Let’s say you have some data on a company that shows their revenue and marketing spend. You might want to see if there’s a relationship between the marketing spend and specific demographics (like specific stores.) In other words, “what stores are worth putting marketing dollars towards?”
Tableau (Revenue and Marketing Spend)
I grabbed some data sets over at SuperDataScience.com (incidentally they have some amazing courses on data science there, and this topic I learned from one of their courses.)
In the chart to the left, I’ve added the SUM of Marketing Spent vs. the SUM of Revenue.
Now, this only produces one measly datapoint. We’ll fix that.
Digging out the Details
Dragging over an element like “city” or “store id” from the dataset onto the “Details” in the Mark elements will produce a breakdown of revenue vs. marketing expenditures.
There’s some very clear that some stores (or cities, if you used cities) are not responsive to marketing spent. In other words, spending more money on marketing in those cities/stores will not increase revenue.
From Wikipedia, the definition of k-means clustering is:
k–means clustering aims to partition n observations into k clusters in which each observation belongs to the cluster with the nearest mean, serving as a prototype of the cluster – Wikipedia
By clustering, we will identify cluster groups for further analytics. How this is done in Tableau, is by doing the following:
On the left side of the Tableau worksheet, is a tab called “Analytics.” Clicking that reveals various statistical analysis elements we can utilize. In the Model sub-category, there is one called “Cluster.” This will use the k-means algorithm to create cluster groups.
Simply drag “Cluster” onto your figure and it will be applied.
Once applied the figure will update. Clusters will be formed using the computational algorithm (k-means) as described above.
Below is an example of the result of applying clustering to this sample data of Marketing Spend vs. Revenue:
Automatically the clustering has color-coded the clusters (orange and blue.) We also get a popup when the “cluster” is dragged onto the figure. The popup is notifying us of what attributes are used as variables in this calculation (Sum of Marketing Spend and Sum of Revenue.)
If you want to get deeper analysis (such as the statistical details), right-click the “cluster” model in the “Mark” section.
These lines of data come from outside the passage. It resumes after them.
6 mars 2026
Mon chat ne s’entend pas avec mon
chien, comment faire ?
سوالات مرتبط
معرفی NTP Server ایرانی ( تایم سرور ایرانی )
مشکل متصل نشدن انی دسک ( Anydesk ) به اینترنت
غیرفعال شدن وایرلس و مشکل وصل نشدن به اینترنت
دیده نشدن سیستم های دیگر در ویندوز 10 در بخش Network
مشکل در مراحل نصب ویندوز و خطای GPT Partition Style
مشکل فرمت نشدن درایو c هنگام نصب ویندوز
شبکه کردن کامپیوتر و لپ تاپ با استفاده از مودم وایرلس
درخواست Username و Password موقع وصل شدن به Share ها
From there choose, “Describe Clusters.” A popup will appear (as seen below) with the relevant information (this can be copied to clipboard for adding into reports, etc.)
Tightening Things Up
I modified the colors of the groups a bit (green for those stores/cities that marketing dollars directly boosts revenue and red for those stores/cities that doesn’t increase revenue at all.)
Another change to the final figure, was that of adding a Highlighter. In the example below, I added a highlighter based on State data. Now, in the highlighter dropdown, if you select a State like Georgia, it fades out all other data. This allows a deeper dive into the granular state-level dynamics of which cities/stores are profitable and those that aren’t.